EXCERPT PROVIDED:
[Start of Attachment]

    The pastor and associate pastor showed up at the hospital unexpectedly while Erin was in for a chemo treatment. (Her first protocol required admission to the hospital during each session.) This was four months after her diagnosis. It was the only time the pastor saw her in those three years. There were no blessings or prayers said in the room. The associate showed up at the hospital one other time. It was after his vacation in Florida and we heard all about his days on the beach. No blessing. No prayer.

    Oh yeah, and I live four blocks from the school/church.
    Yes, I'm disgusted and yes, I need a new church.

  5. I am disgusted, horrified, and heartbroken on behalf of you, Erin, and your entire family.

    I understand that parish pastors cannot be everywhere simultaneously, and that there are many crises over a period of years. But this is beyond appalling.

    A child fighting for her life and her parents go straight to the top of any list for regular pastoral care.

    Did you have good hospital chaplains? Were there eucharistic ministers to bring her (and you) communion?
[End of Attachment]
DATASET EXCERPTS:
[Start of Attachment]
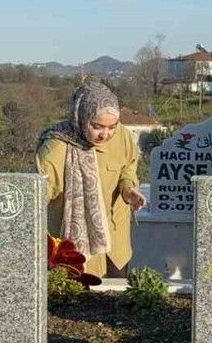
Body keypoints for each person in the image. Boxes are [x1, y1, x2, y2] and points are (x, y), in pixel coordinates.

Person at [36, 83, 147, 279]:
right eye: (97, 126)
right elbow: (36, 197)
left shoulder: (122, 137)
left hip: (115, 247)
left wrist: (128, 190)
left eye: (112, 127)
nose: (105, 134)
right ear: (82, 117)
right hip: (70, 251)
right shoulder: (56, 148)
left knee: (114, 303)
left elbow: (128, 167)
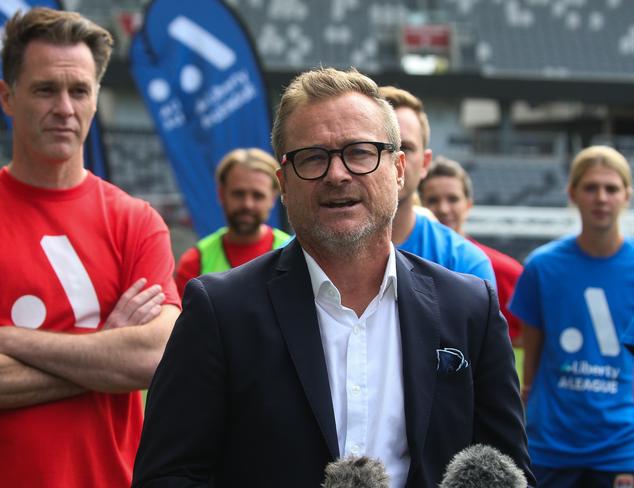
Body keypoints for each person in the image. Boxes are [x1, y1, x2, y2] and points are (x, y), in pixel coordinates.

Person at [132, 67, 533, 488]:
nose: (337, 174)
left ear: (399, 170)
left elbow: (511, 472)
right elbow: (168, 476)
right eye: (313, 157)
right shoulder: (220, 311)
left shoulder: (470, 308)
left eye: (360, 152)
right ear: (283, 184)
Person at [0, 8, 180, 488]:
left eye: (80, 91)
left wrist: (10, 342)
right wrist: (105, 356)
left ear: (95, 98)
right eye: (45, 89)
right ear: (7, 97)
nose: (65, 109)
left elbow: (157, 358)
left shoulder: (137, 222)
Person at [510, 145, 634, 487]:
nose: (601, 198)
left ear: (627, 195)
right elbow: (530, 367)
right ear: (572, 194)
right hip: (551, 445)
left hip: (621, 448)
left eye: (611, 188)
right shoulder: (542, 266)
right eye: (591, 187)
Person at [378, 86, 495, 285]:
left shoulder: (464, 264)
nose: (394, 159)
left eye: (405, 147)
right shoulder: (317, 252)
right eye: (379, 146)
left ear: (425, 163)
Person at [419, 156, 524, 344]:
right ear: (420, 206)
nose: (443, 209)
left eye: (453, 199)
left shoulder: (503, 270)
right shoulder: (401, 261)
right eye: (433, 200)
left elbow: (529, 334)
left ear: (468, 205)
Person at [174, 147, 289, 295]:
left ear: (273, 198)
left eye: (258, 195)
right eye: (238, 194)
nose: (247, 204)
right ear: (221, 194)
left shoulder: (295, 254)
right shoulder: (195, 262)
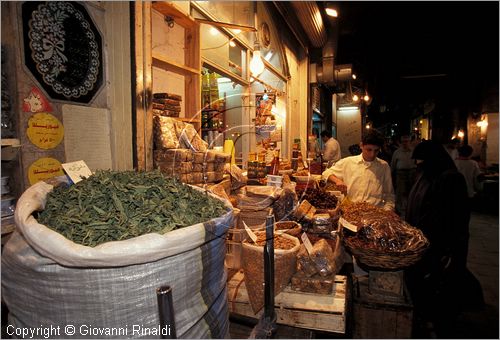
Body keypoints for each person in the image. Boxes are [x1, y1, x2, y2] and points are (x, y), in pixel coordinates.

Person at [405, 140, 484, 334]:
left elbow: (455, 219)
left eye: (421, 161)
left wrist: (448, 251)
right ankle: (424, 317)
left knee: (440, 288)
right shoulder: (425, 175)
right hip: (421, 244)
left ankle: (439, 325)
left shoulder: (451, 179)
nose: (418, 165)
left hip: (440, 247)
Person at [322, 130, 395, 211]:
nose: (372, 154)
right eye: (369, 150)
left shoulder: (384, 166)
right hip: (350, 210)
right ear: (361, 145)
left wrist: (387, 212)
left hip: (375, 213)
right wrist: (337, 181)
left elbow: (389, 196)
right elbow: (325, 173)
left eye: (376, 150)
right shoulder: (348, 162)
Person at [390, 135, 416, 216]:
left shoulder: (413, 151)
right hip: (401, 174)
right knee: (400, 193)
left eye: (407, 141)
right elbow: (393, 165)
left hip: (412, 173)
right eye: (403, 142)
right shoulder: (397, 152)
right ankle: (400, 211)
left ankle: (410, 210)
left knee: (411, 192)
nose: (405, 143)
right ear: (401, 143)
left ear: (410, 142)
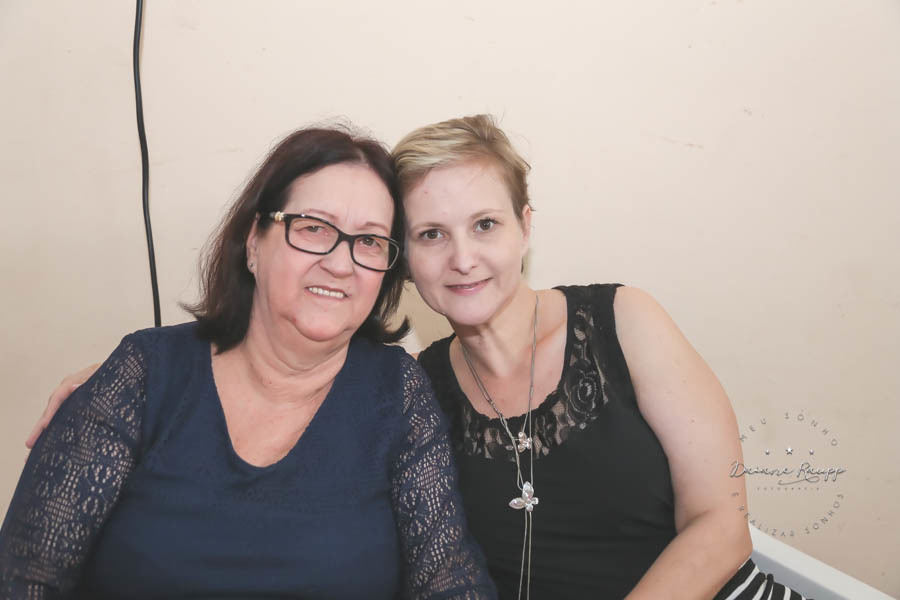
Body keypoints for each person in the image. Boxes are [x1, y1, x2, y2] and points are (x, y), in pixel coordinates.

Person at [28, 116, 807, 600]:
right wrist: (124, 384)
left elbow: (721, 524)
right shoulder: (419, 386)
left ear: (525, 226)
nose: (462, 258)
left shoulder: (619, 321)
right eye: (430, 235)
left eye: (485, 226)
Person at [1, 126, 496, 599]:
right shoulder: (143, 375)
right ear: (254, 242)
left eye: (369, 240)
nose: (340, 264)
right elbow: (24, 577)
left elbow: (448, 579)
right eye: (313, 228)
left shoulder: (398, 393)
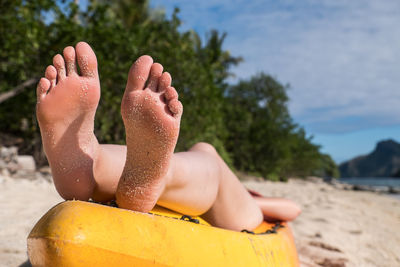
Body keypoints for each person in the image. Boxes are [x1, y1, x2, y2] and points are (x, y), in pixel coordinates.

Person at [36, 42, 301, 231]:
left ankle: (93, 161)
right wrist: (257, 200)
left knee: (203, 153)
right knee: (207, 162)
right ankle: (112, 166)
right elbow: (291, 209)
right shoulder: (248, 198)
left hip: (201, 193)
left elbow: (288, 210)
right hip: (224, 209)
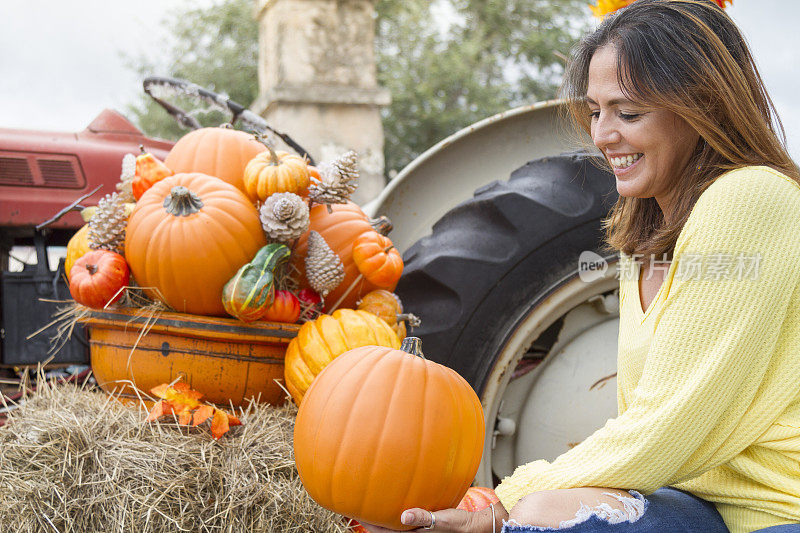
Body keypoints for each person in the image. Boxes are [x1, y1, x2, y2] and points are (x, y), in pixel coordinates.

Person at [360, 0, 800, 532]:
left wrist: (503, 502)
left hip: (772, 513)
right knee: (548, 512)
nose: (602, 135)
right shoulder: (642, 239)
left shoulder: (753, 198)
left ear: (700, 107)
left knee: (543, 514)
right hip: (695, 504)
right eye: (595, 111)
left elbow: (668, 426)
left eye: (629, 113)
[End of Attachment]
YOUR TASK: In the excerpt above on pastoral visits, rewrite the paragraph beginning "The pastor and associate pastor showed up" as a short bulleted list that keeps its main facts.

RESULT OF THIS EXERCISE:
- The pastor and associate pastor arrived unannounced at the hospital during one of Erin's chemo treatments, four months after her diagnosis.
- Her first protocol required hospital admission for each session.
- This was the pastor's only visit to her in three years, and no blessings or prayers were said.
- The associate came once more, after a Florida vacation, and talked about his beach days, again without a blessing or prayer.